The only extant account of Caroline Sheridan's character is contained in a letter written from Inveraray Castle by Matthew Lewis to his mother: "Mrs. T. Sheridan is very pretty, very sensible, amiable, and gentle; indeed so gentle that Tom insists upon it, that her extreme quietness and tranquillity is a defect in her character. Above all, he accuses her of such an extreme apprehension of giving trouble (he says) it amounts to absolute affectation".

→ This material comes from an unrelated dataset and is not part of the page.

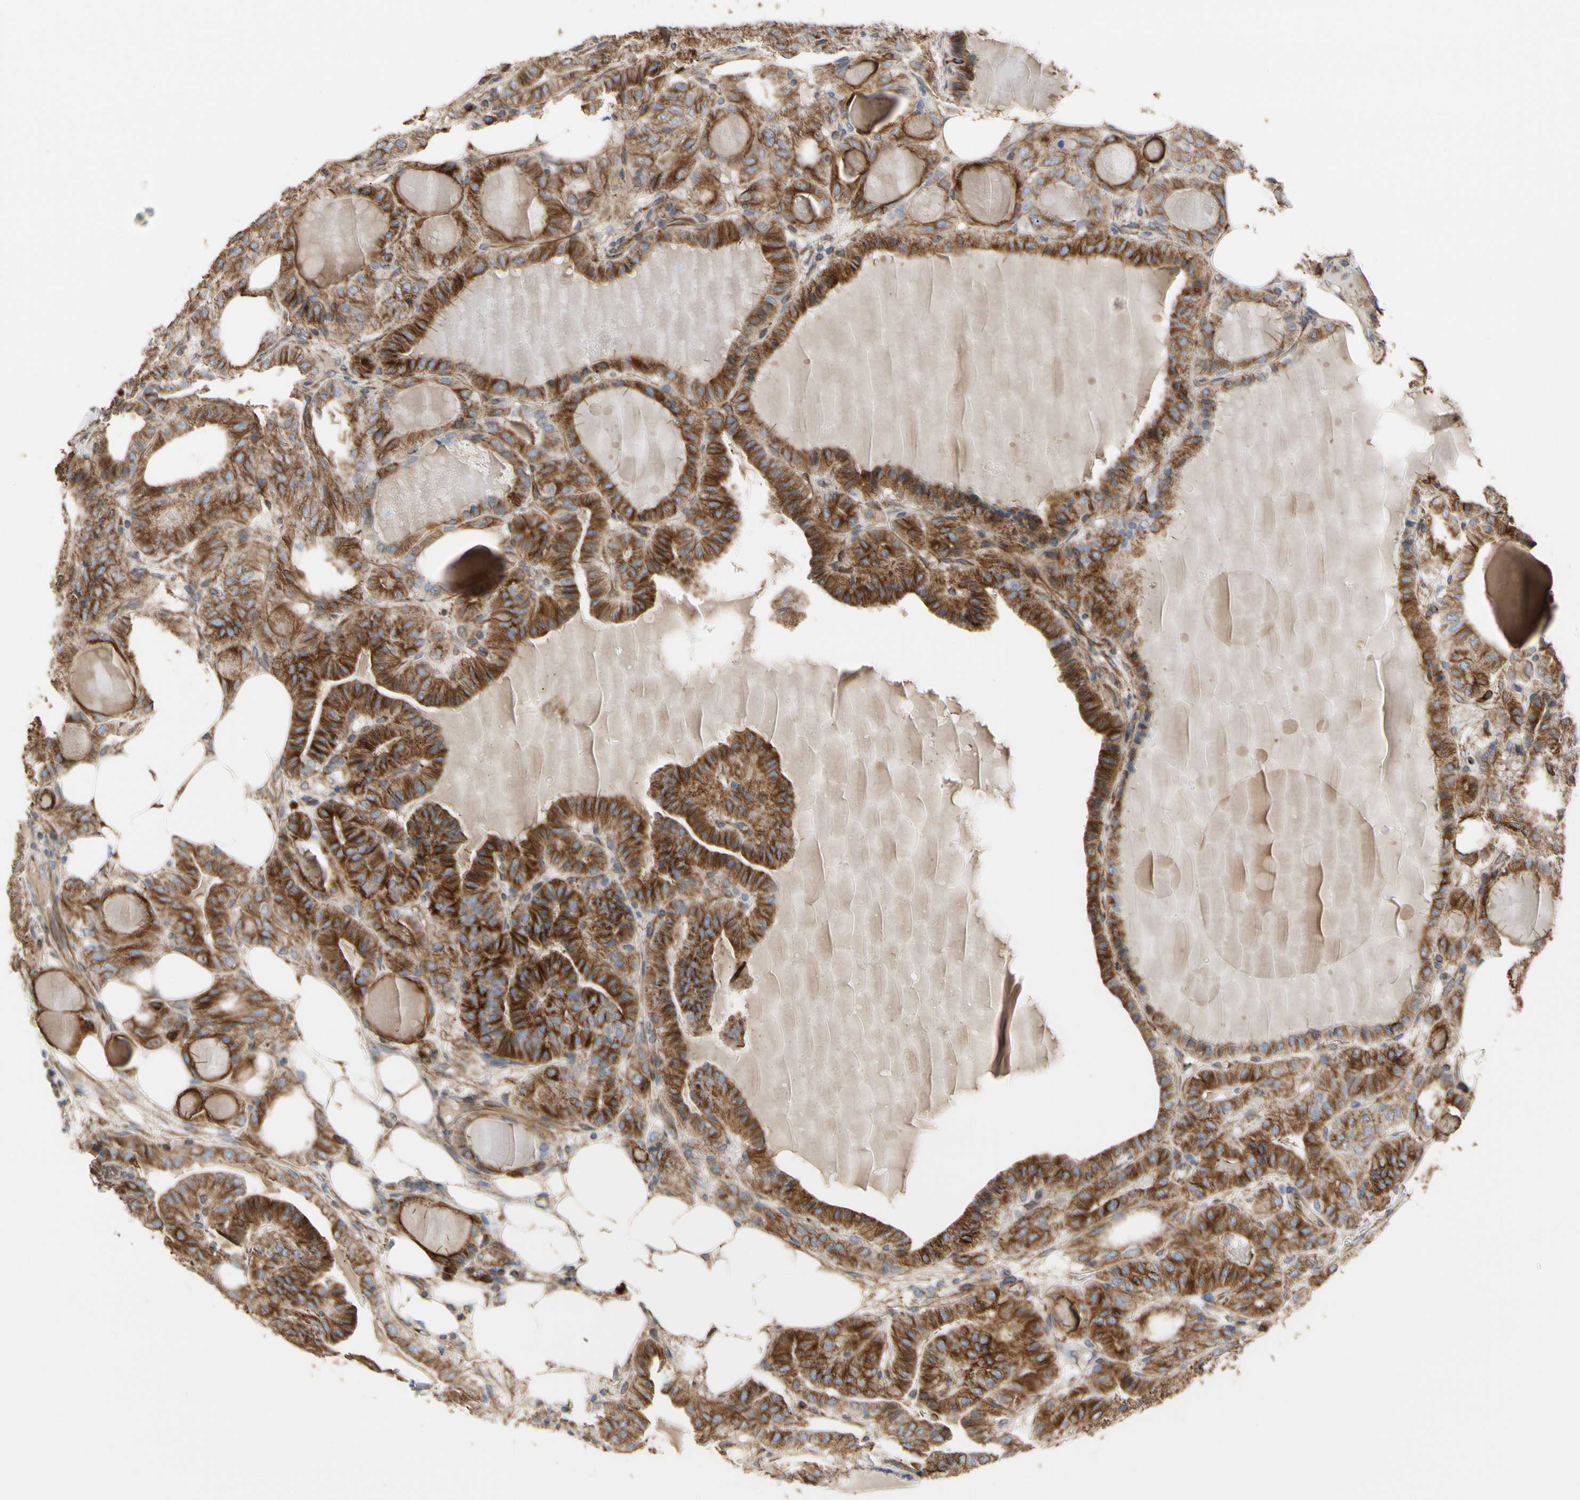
{"staining": {"intensity": "moderate", "quantity": "25%-75%", "location": "cytoplasmic/membranous"}, "tissue": "thyroid cancer", "cell_type": "Tumor cells", "image_type": "cancer", "snomed": [{"axis": "morphology", "description": "Papillary adenocarcinoma, NOS"}, {"axis": "topography", "description": "Thyroid gland"}], "caption": "Immunohistochemistry photomicrograph of neoplastic tissue: papillary adenocarcinoma (thyroid) stained using IHC shows medium levels of moderate protein expression localized specifically in the cytoplasmic/membranous of tumor cells, appearing as a cytoplasmic/membranous brown color.", "gene": "TUBA1A", "patient": {"sex": "male", "age": 77}}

She accompanied her husband in 1813 to the Cape of Good Hope, where, while serving the office of colonial treasurer, he died of consumption on 12 September 1817. She received a small pension, and rooms at Hampton Court Palace were given to her by the prince regent. There she reared and educated her four sons and three daughters. After her children were grown up, Frances Kemble wrote in Records of a Girlhood: "Mrs. Sheridan, the mother of the Graces, is more beautiful than anybody but her daughters".

She published three novels which – according to the Dictionary of National Biography – pleased the public. The first was Carwell, or Crime and Sorrow (1830), which was designed to expose the inequitable sentences pronounced upon those who had been guilty of forgery. The second was Aims and Ends (1833); and the third, Oonagh Lynch (1833). Soon after publication, Carwell was translated into French and published in Paris.

She died on 9 June 1851, at 39 Grosvenor Place, in the house of her daughter, Lady Dufferin.